I recently read the book “Everything you need to know about saving for retirement” by Ben Carlson Link to book and enjoyed the simple but not easy suggestions he makes to lead to a strong financial foundation. I recommend the book for anyone interested in personal finance. Today I wanted to discuss a few things that were mentioned in the book that everyone should take some time to consider evaluating. Those three items are: your savings rate, your asset allocation and your investment plan. These items should be evaluated in that order and that is where they rank in level of importance. These three things are simple to evaluate but can take time to tweak and get right. In the paragraphs below I will cover what you should be looking at when you evaluate the three items I mentioned above.
1. Review your Savings Rate
The percentage that you are saving is the single most important metric when you are considering establishing financial independence. This obviously goes hand and hand with your income and spending. Your savings rate is the first step to investing and to becoming financially independent. The earlier you can start saving the better. This comes in many different forms including saving for retirement, saving for a large purchase, saving for education expenses and saving for health care expenses. In general, your goal should be to save 15-20% of your gross income. This can be hard to do for most but can be something that is worked up to. This amount of savings will give you a cushion for when life throws you curves. Here are some steps you can take to actively increase your savings: treat it like a bill, automatic increase through your retirement plan, ask for a raise. Mastering a skill and learning how to sell yourself are vitally important. The impact of asking for a getting a raise can pay immense dividends over the course of your career.
2. Review your Asset Allocation
The next most important item to review is your asset allocation. This is your mix of stocks, bonds and cash. This determines the level of risk you are taking in your portfolio. This is a high-level view of your investments. The old adage of investing: the higher risk, the higher potential review, speaks to asset allocation. The amount of your money that you are looking to grow should be allocated to equities and the amount of money that you are looking to preserve should be allocated to bonds and cash. Determining your goals, time horizon and risk tolerance are the first steps in determining your asset allocation. In general, the younger you are the more risk you can afford to take on. This is due to the fact that the longer you stay invested the higher likelihood will be that you will have a positive return, as the chart below demonstrates.
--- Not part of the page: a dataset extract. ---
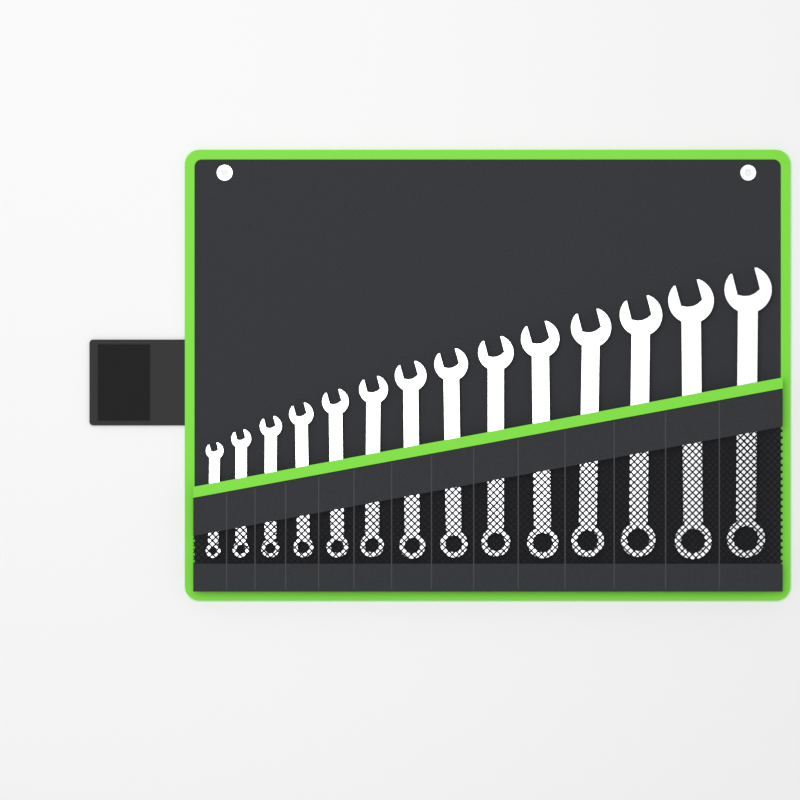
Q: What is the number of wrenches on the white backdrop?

David Swenson, manager of the Yale Endowment fund and author of bestselling book “Unconventional Success, A Foundational Approach to Personal Investment”Link to book he determines that asset allocation is the 3 sources of return behind savings rate and market return. It is also one of the variables that is in your control as an investor. He states that asset allocation will determine 90% of the investors return, therefore, much more emphasis should be placed on your overall allocation than picking stocks. This is due to the fact that most investors will be in a broadly diversified portfolio.
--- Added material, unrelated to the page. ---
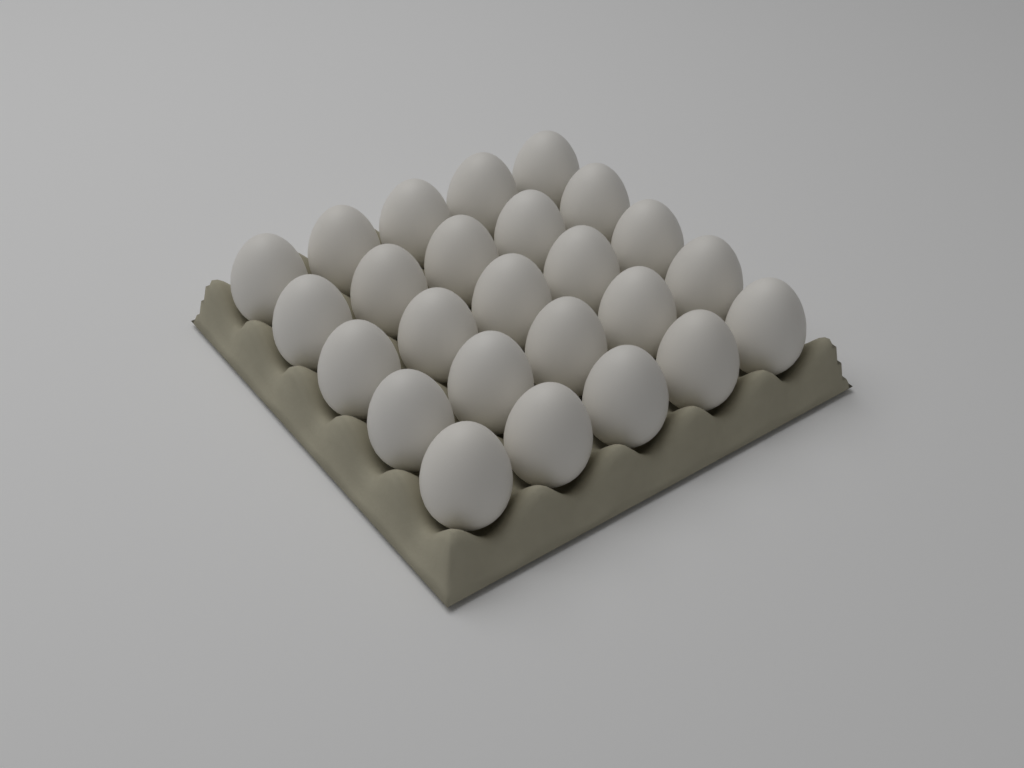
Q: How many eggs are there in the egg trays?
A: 25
3. Review your investment plan
Financial writer Nick Murray once said “A portfolio is not, in and of itself, a plan. And a portfolio that is not in service to a plan is just a form of speculation; it can have no other goal than to beat most other people’s portfolios. But “outperformance” isn’t a financial goal.”
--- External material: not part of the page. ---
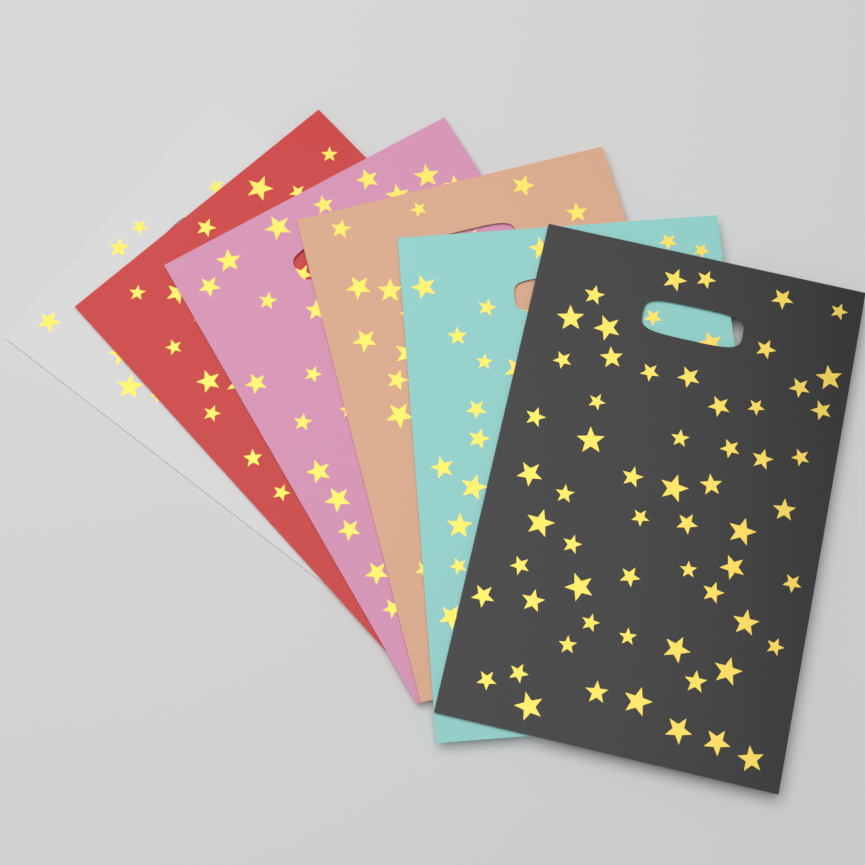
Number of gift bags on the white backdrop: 6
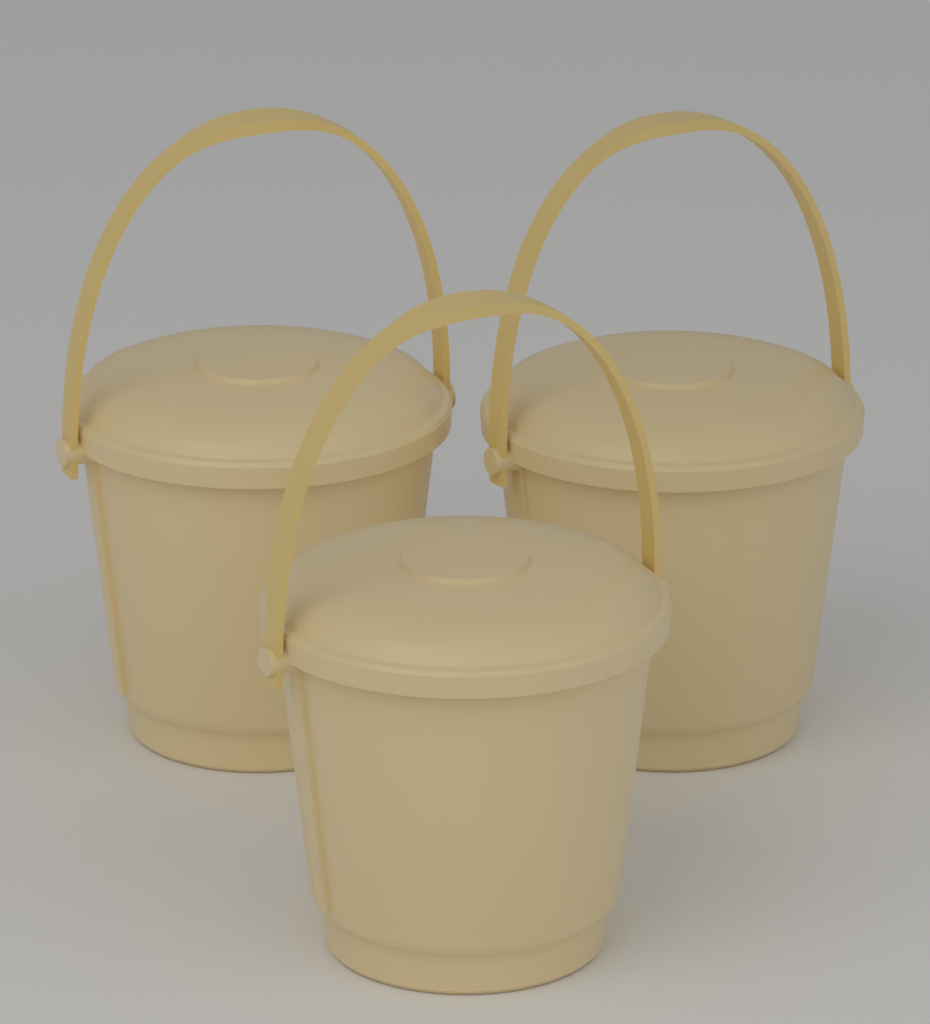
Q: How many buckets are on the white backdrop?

The plan is the foundation that drives the implementation of your investment portfolio. Your investment plan determines expectations on risk and return; therefore, you plan drives how your assets should be allocated. Someone that is nearing retirement and looking to have their money last the rest of their life should not be trying to keep pace with the returns of the S&P 500 index. Instead, they will need to have a portion of their portfolio protected from the downside risk of a stock market correction. Alternatively, a younger investor who is in the early stages of their career needs their money to grow and accumulate over time. Therefore, their plan should be to be properly allocated to risk. Picking stocks may be more fun to talk about at parties or with your friends but having the right asset allocation and investment plan will lead to long term success.